AI Utility Survey in Manufacturing: Challenges and Optimism Unveiled
Arasaga Partners Corporation, headquartered in Shibuya, Tokyo, recently conducted a comprehensive survey exploring the utilization of generative AI among 331 professionals in Japan's manufacturing sector. The research highlights the current state of AI application in improving business operations, identifying both the benefits and existing hurdles.
Survey Overview
The survey, conducted as an internet-based questionnaire from July 22 to July 23, 2025, drew responses from 311 individuals engaged in various manufacturing roles across the nation. Although generative AI adoption has seen notable growth, nearly half of the respondents are still not utilizing it, revealing significant barriers in the industry.
Generative AI Adoption in Manufacturing
Approximately 51% of respondents reported some degree of generative AI utilization in their work processes. The breakdown is as follows:
- - Actively using: 16.3%
- - Partially using: 29.3%
- - Piloting: 5.4%
- - Interested but not using yet: 17.2%
- - Neither using nor interested: 31.7%
This distribution indicates a dual landscape: while half of the professionals have embraced AI, a substantial 49% remain hesitant or uninterested.
Impact on Operational Efficiency
The survey found a positive response regarding operational efficiency, with 87.6% of users signaling improvements:
- - Significantly improved: 21.3%
- - Moderately improved: 66.3%
- - Little improvement: 7.1%
- - No improvement: 1.2%
Nearly nine-out-of-ten users acknowledged enhancements in their workflows, particularly in terms of work speed and creativity.

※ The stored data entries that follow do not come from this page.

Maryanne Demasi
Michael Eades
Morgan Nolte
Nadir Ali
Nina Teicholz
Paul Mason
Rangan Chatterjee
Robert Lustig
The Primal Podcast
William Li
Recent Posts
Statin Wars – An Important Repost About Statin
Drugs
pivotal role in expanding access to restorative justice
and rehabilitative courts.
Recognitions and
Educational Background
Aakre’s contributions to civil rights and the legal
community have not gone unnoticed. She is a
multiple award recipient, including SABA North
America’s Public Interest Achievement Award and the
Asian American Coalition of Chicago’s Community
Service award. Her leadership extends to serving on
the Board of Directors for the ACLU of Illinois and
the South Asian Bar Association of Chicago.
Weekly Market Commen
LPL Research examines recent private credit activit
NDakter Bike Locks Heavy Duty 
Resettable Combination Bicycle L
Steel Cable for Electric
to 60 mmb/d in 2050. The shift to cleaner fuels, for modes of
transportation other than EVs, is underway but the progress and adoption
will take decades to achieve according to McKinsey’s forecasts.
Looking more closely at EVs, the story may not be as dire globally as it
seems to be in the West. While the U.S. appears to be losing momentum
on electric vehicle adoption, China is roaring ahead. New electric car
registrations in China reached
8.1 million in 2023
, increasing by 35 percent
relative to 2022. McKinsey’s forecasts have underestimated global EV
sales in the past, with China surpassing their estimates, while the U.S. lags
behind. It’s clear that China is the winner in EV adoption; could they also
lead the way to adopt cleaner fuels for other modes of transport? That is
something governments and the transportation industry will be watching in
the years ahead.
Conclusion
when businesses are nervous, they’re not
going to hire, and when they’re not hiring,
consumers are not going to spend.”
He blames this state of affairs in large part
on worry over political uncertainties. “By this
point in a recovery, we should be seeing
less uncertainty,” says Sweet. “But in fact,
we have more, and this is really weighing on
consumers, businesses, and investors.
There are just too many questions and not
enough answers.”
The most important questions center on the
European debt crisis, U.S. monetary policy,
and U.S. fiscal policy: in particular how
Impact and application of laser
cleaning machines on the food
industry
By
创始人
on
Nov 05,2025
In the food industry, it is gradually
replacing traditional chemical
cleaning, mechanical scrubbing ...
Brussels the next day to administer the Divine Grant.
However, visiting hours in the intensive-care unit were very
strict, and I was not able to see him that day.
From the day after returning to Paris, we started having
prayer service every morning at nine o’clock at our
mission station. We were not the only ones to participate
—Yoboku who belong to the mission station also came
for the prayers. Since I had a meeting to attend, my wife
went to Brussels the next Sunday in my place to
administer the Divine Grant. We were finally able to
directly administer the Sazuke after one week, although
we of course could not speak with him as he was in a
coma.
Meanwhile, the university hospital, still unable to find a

Positive Developments from AI Integration
The survey revealed several positive transformations attributed to generative AI:
- - Increased speed of operations: 47.9%
- - Expanded creative thinking: 47.9%
- - Reduced errors: 29.0%
- - Decreased overtime: 26.6%
- - Enabled new functions: 24.3%
Conversely, some respondents experienced setbacks related to reliance on AI, including:
- - Diminished critical thinking: 13.6%
- - Extended verification times: 8.3%
- - Challenges in adapting to new technology: 7.1%
These responses underscore the pressing need for organizations to reassess their processes and skills as they implement AI technologies.
Areas of Application
Generative AI is being adopted in various capacities, with the following uses identified:
- - Idea generation and brainstorming support: 52.1%
- - Content creation and summarization: 48.5%
- - Data analysis and forecasting: 37.3%
- - Image and video generation/editing: 31.4%
Interestingly, the depth of adoption influences use cases. Regular users engage in more advanced operations, while less frequent users limit themselves to basic applications.
Barriers to AI Adoption
Despite advancements, many feel stymied, with 46.7% of non-users citing a lack of understanding of AI deployment methods. Other barriers include:
- - Integration with existing systems: 25.7%
- - Lack of necessary skills: 19.0%
- - Uncertainty around cost-effectiveness: 13.3%
Expectations and Concerns
Participants expressed optimism regarding generative AI's future in enhancing operational efficiency (38.1%) and the quality of ideas (33.5%). Conversely, concerns about accuracy (13.9%) and security risks (13.0%) were also noted. People are wary of the potential negative impact on employee capabilities and lack of structured internal guidelines—a critical concern for organizations aiming for seamless integration.
Conclusions
The survey underscores a critical juncture in the manufacturing industry's relationship with AI. With a significant percentage of the workforce recognizing the technology's potential but remaining on the sidelines, the sector stands at a pivotal moment. Arasaga Partners highlights the necessity for targeted education and concrete case studies to bridge the gap between awareness and application.
As the industry further navigates this transformative period, ongoing evaluation of impact, alongside enhancing training programs and addressing technical integration issues, will be vital to drive successful AI adoption across manufacturing landscapes.